Heavy rain

Week-end de Pâques sous la pluie : notes depuis Gatineau

Je vis dans la région de Gatineau et, comme tous les habitants de la région Ottawa–Gatineau, je passe ce week-end de Pâques sous le signe d’un printemps capricieux. Hier, de fortes rafales de vent nous ont frappés — ce genre de vent qui fait grincer et vibrer tout autour de la maison. Dans notre quartier, des arbres sont tombés, des lignes électriques ont été arrachées, et nous avons été privés d’électricité pendant près de six heures. Honnêtement, ce n’est plus une surprise pour nous — nous avons appris à nous y préparer.

À la maison, nous avons une batterie de secours qui permet d’alimenter la lumière et l’ordinateur pendant plusieurs heures. Mais lorsque l’internet disparaît, toute cette technologie perd soudain une grande partie de son utilité. Et c’est là que les choses vraiment importantes prennent le dessus : la chaleur et les plaisirs simples. Nous avons un poêle à bois — un vrai. Quand le vent souffle dehors et que le bois crépite doucement à l’intérieur, une sensation de confort particulière s’installe.

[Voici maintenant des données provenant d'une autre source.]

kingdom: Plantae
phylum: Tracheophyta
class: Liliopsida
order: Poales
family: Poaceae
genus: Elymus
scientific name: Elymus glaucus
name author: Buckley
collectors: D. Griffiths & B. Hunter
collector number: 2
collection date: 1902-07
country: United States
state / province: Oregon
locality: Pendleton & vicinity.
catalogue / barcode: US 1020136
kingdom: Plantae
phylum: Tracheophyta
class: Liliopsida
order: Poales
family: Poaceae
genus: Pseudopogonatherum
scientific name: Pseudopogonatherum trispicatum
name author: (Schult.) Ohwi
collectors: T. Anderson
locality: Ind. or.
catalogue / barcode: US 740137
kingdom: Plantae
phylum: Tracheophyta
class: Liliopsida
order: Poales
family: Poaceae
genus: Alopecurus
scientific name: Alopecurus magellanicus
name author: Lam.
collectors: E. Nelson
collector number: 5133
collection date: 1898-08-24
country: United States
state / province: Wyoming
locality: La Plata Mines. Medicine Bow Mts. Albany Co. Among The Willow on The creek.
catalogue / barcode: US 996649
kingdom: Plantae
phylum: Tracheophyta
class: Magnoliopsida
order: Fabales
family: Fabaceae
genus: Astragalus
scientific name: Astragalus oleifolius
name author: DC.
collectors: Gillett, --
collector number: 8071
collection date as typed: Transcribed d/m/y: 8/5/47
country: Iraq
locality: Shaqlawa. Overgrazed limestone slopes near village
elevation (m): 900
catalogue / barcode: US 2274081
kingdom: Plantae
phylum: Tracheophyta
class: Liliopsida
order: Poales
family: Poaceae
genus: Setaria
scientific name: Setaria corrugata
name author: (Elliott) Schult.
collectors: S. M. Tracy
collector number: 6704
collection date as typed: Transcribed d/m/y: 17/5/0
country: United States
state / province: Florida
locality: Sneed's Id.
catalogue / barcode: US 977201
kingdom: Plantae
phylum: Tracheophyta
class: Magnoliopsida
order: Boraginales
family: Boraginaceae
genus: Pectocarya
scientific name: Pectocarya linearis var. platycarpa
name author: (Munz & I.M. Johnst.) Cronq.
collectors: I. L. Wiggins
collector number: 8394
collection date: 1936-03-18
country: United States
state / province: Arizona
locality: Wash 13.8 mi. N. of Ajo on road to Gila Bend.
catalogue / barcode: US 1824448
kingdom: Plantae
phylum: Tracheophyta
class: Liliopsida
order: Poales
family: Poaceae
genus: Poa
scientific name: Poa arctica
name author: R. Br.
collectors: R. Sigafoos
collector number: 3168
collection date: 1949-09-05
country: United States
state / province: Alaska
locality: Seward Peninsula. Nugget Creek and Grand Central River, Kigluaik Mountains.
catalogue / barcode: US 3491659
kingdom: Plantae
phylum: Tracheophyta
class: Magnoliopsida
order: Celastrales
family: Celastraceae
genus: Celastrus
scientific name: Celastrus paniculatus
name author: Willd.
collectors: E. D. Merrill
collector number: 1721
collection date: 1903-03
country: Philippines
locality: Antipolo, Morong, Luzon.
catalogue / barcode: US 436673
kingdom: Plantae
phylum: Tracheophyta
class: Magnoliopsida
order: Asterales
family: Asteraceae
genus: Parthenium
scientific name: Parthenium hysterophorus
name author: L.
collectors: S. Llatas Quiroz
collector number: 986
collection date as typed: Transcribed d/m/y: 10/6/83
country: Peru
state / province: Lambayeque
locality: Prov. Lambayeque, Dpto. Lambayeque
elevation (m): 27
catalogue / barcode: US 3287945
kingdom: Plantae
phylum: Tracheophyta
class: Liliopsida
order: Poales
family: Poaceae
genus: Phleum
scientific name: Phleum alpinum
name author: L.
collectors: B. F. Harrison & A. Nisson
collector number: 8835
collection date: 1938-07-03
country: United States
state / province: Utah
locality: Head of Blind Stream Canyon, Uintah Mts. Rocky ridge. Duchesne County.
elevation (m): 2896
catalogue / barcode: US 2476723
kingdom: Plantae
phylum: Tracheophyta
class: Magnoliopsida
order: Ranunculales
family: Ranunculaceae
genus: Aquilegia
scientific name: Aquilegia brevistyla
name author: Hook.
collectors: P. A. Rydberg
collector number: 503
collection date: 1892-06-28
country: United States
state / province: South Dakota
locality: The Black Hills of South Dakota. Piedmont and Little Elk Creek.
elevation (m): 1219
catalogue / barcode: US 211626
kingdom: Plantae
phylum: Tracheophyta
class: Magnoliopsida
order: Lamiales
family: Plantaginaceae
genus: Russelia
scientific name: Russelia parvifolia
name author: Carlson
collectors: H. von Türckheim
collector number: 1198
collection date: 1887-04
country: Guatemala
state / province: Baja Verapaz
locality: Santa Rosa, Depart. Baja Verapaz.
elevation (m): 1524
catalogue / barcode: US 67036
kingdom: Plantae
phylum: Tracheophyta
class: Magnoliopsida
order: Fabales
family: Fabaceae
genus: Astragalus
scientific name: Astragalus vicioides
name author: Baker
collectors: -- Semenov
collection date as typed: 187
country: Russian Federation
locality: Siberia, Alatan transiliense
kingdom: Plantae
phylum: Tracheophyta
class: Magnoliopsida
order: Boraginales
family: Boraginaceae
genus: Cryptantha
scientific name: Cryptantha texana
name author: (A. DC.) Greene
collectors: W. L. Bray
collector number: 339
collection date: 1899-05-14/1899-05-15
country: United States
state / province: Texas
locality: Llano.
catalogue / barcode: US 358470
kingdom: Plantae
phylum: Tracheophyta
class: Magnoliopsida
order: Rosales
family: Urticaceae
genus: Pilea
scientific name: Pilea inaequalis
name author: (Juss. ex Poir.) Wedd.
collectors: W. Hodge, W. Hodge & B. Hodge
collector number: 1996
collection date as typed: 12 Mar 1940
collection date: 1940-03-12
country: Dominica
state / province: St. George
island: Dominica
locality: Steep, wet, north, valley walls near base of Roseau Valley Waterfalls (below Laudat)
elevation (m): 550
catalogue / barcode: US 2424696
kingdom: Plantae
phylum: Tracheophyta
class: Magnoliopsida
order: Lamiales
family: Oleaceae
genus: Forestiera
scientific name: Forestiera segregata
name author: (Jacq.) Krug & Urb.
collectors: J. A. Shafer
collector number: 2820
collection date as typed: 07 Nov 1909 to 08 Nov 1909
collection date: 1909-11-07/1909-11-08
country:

Mais les surprises météo ne s’arrêtent pas là. Selon Environnement et Changement climatique Canada, un avertissement de fortes pluies a été émis pour samedi et dimanche dans la région. On prévoit entre 20 et 40 millimètres de précipitations, ce qui est préoccupant étant donné que le sol est déjà saturé par les pluies récentes. Les météorologues avertissent de possibles accumulations d’eau dans les zones basses, d’une visibilité réduite et même d’orages par endroits.

Ce système météorologique devrait arriver du Colorado, avec les pluies les plus intenses prévues en soirée et durant la nuit.

Et pourtant, malgré tous ces désagréments, je me surprends à aimer la pluie. Elle emporte les derniers vestiges de l’hiver, nettoie les rues et nourrit la terre. Après la pluie, le printemps semble avancer d’un pas — l’herbe pousse plus vite, l’air devient plus frais et l’humeur… étonnamment plus lumineuse.

C’est peut-être cela, la magie du printemps canadien : un peu de chaos, un peu de patience — et beaucoup d’espoir.